For the plot, can you show me a few lines of the file you provided to the plotting script?
I used the same file like in original isocirc pipeline, but I converted it from fastq to fasta. Should I prepare another fasta file with reads mapping to the region of circRNA and use "isocircX" in header?
== 15:36:44-Apr-15-2021 == [Gene structure from annotation file] grep NA ../../backup/ReferenceGenomes/reference_at/Arabidopsis_thaliana.TAIR10.35.isocirc.gtf > .//gene.gtf
I think the problem is in your list file. The gene name should not be NA
.
2. I see in bed file that the score value everywere is 0. If they are high quality , why i got 0 points score.
isoCirc does not assign scores to the bed records, so they are always 0.
When I change to another circ I got the same error. I copied info from isocirc.out file about gene name and reads.
== 14:17:33-Apr-16-2021 == [Gene structure from annotation file] grep HCF152 ../../backup/ReferenceGenomes/reference_at/Arabidopsis_thaliana.TAIR10.35.isocirc.gtf > .//gene.gtf
Traceback (most recent call last):
File "/home/kasia/miniconda2/bin/isocircPlot", line 674, in <module>
align_details, all_struct, isoform_struct, gene_struct = align_to_circRNA_fa(ref_fa, anno_gtf, read_fa, read_fa_len, isocirc_bed, isocirc_read_list, out_dir, circRNA_ref_fa)
File "/home/kasia/miniconda2/bin/isocircPlot", line 631, in align_to_circRNA_fa
ref_seq = ref_seqs[ref_name]
KeyError: 'isocirc27'
And I got generated file gene.gtf so the grep command worked.

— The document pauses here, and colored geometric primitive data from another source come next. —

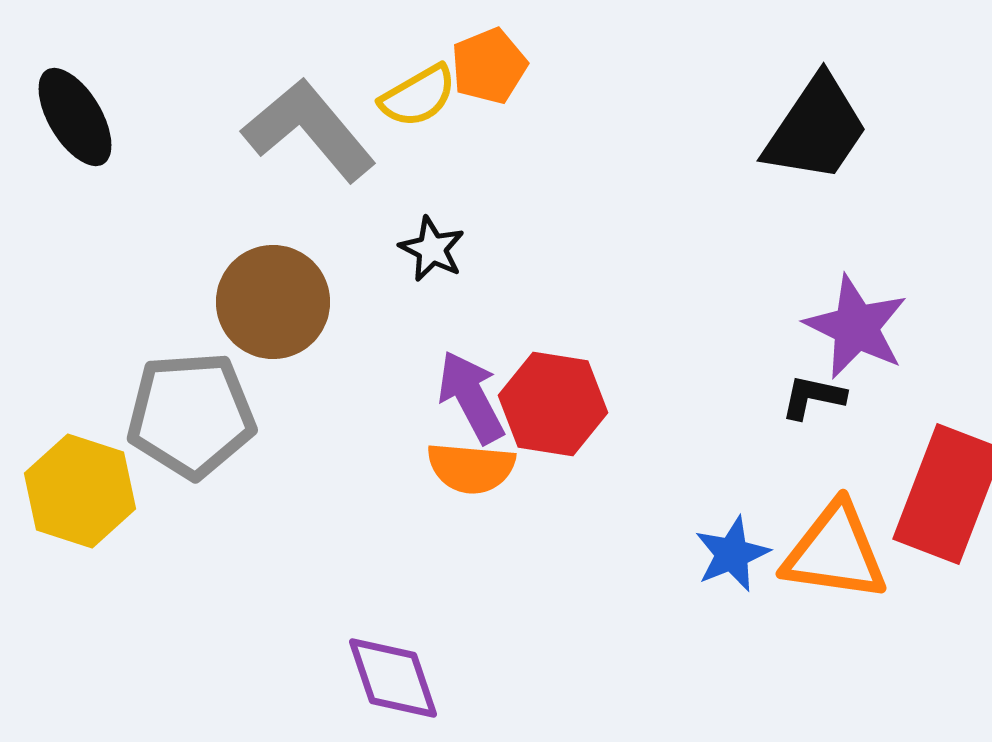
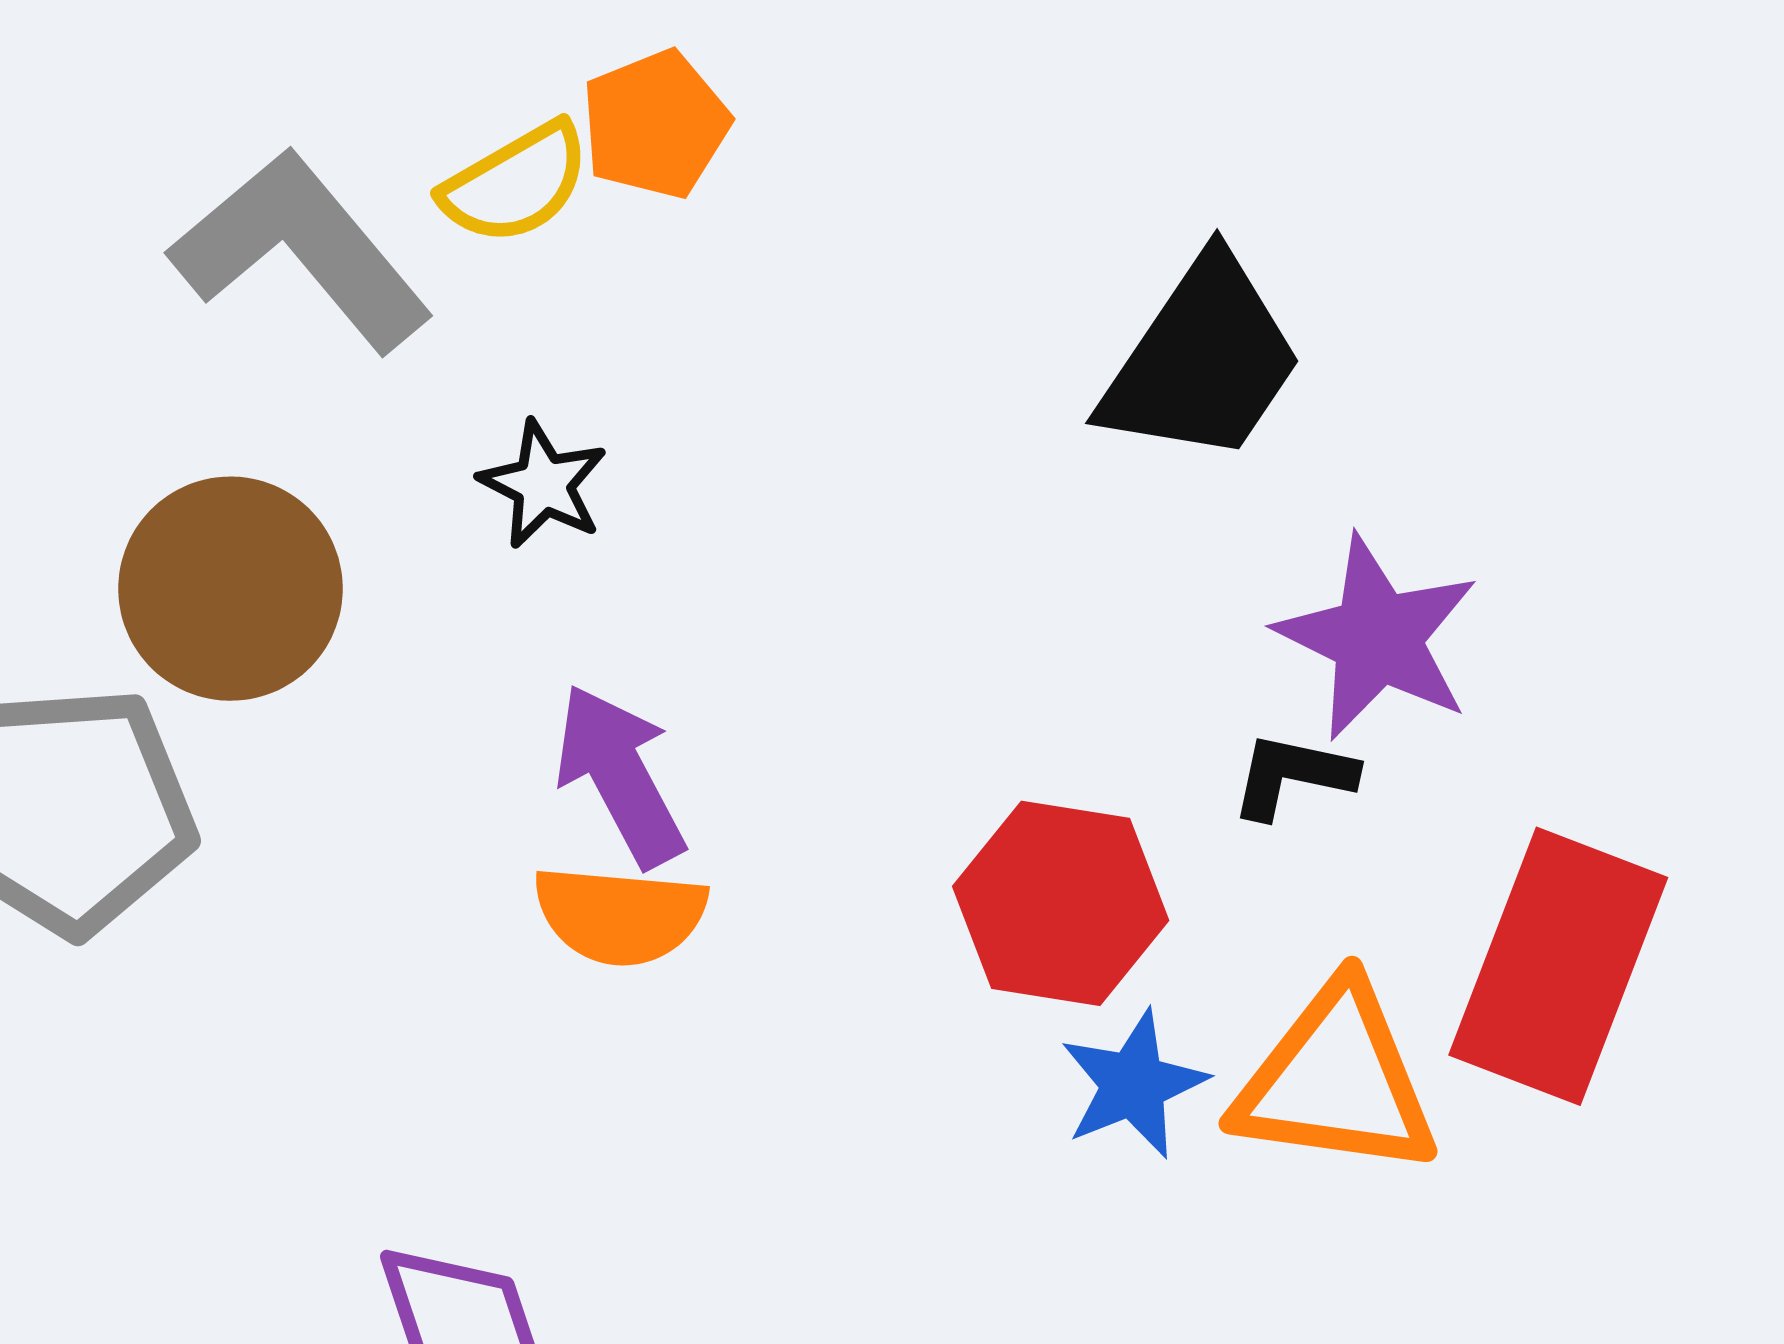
black trapezoid: (816, 129) -> (1202, 360), moved
red hexagon: (553, 404) -> (1061, 903), moved

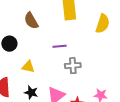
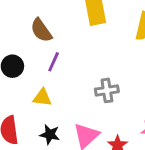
purple line: (60, 46) -> (54, 62), moved, turned -56

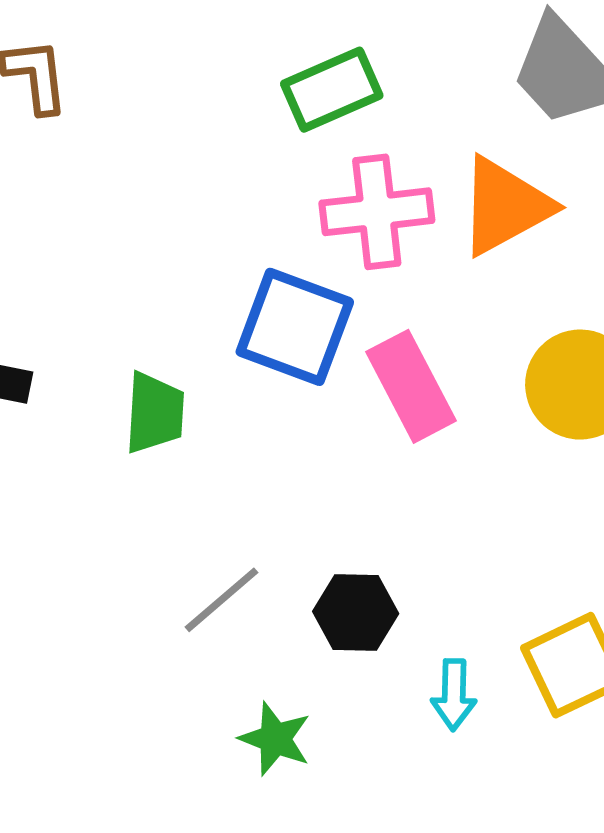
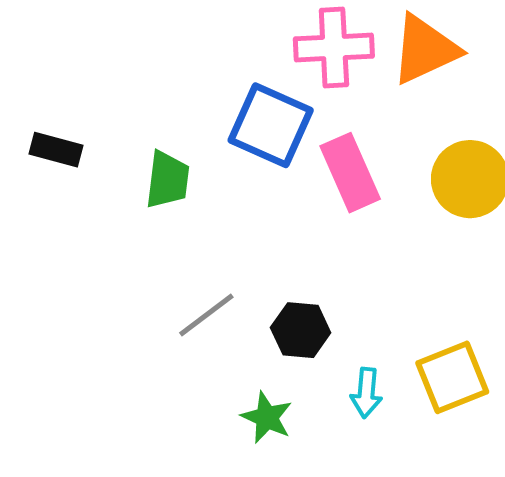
green star: (275, 739) -> (267, 417), moved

3 araport11 gene 2958676 2961299 . + . gene_id "AT3G09650"; gene_name "HCF152"; gene_source "araport11"; gene_biotype "protein_coding";
3 araport11 transcript 2958676 2961299 . + . gene_id "AT3G09650"; transcript_id "AT3G09650.1"; gene_name "HCF152"; gene_source "araport11"; gene_biotype "protein_coding"; transcript_source "araport11"; transcript_biotype "protein_coding";
3 araport11 exon 2958676 2961299 . + . gene_id "AT3G09650"; transcript_id "AT3G09650.1"; exon_number "1"; gene_name "HCF152"; gene_source "araport11"; gene_biotype "protein_coding"; transcript_source "araport11"; transcript_biotype "protein_coding"; exon_id "AT3G09650.1.exon1";
3 araport11 CDS 2958704 2961037 . + 0 gene_id "AT3G09650"; transcript_id "AT3G09650.1"; exon_number "1"; gene_name "HCF152"; gene_source "araport11"; gene_biotype "protein_coding"; transcript_source "araport11"; transcript_biotype "protein_coding"; protein_id "AT3G09650.1";
3 araport11 start_codon 2958704 2958706 . + 0 gene_id "AT3G09650"; transcript_id "AT3G09650.1"; exon_number "1"; gene_name "HCF152"; gene_source "araport11"; gene_biotype "protein_coding"; transcript_source "araport11"; transcript_biotype "protein_coding";
3 araport11 stop_codon 2961038 2961040 . + 0 gene_id "AT3G09650"; transcript_id "AT3G09650.1"; exon_number "1"; gene_name "HCF152"; gene_source "araport11"; gene_biotype "protein_coding"; transcript_source "araport11"; transcript_biotype "protein_coding";
3 araport11 five_prime_utr 2958676 2958703 . + . gene_id "AT3G09650"; transcript_id "AT3G09650.1"; gene_name "HCF152"; gene_source "araport11"; gene_biotype "protein_coding"; transcript_source "araport11"; transcript_biotype "protein_coding";
3 araport11 three_prime_utr 2961041 2961299 . + . gene_id "AT3G09650"; transcript_id "AT3G09650.1"; gene_name "HCF152"; gene_source "araport11"; gene_biotype "protein_coding"; transcript_source "araport11"; transcript_biotype "protein_coding";
Can you show me what the circRNA_ref.fa.fai
look like by cat circRNA_ref.fa.fai
?
isocirc27::3:2959612-2959797 185 30 185 186
This is actually a known bug that has been fixed in the current version. Are you using an older version of isoCirc?
I got 1.0.1
OK, then you can try to update it and re-plot.
Hello,
I faced this kind of problem:
I assume that this is a problem with gtf file (maybe chromosome format ?). Could You please tell me how to manage? Also can I run the piplene from this point without repeating previous steps if they are good?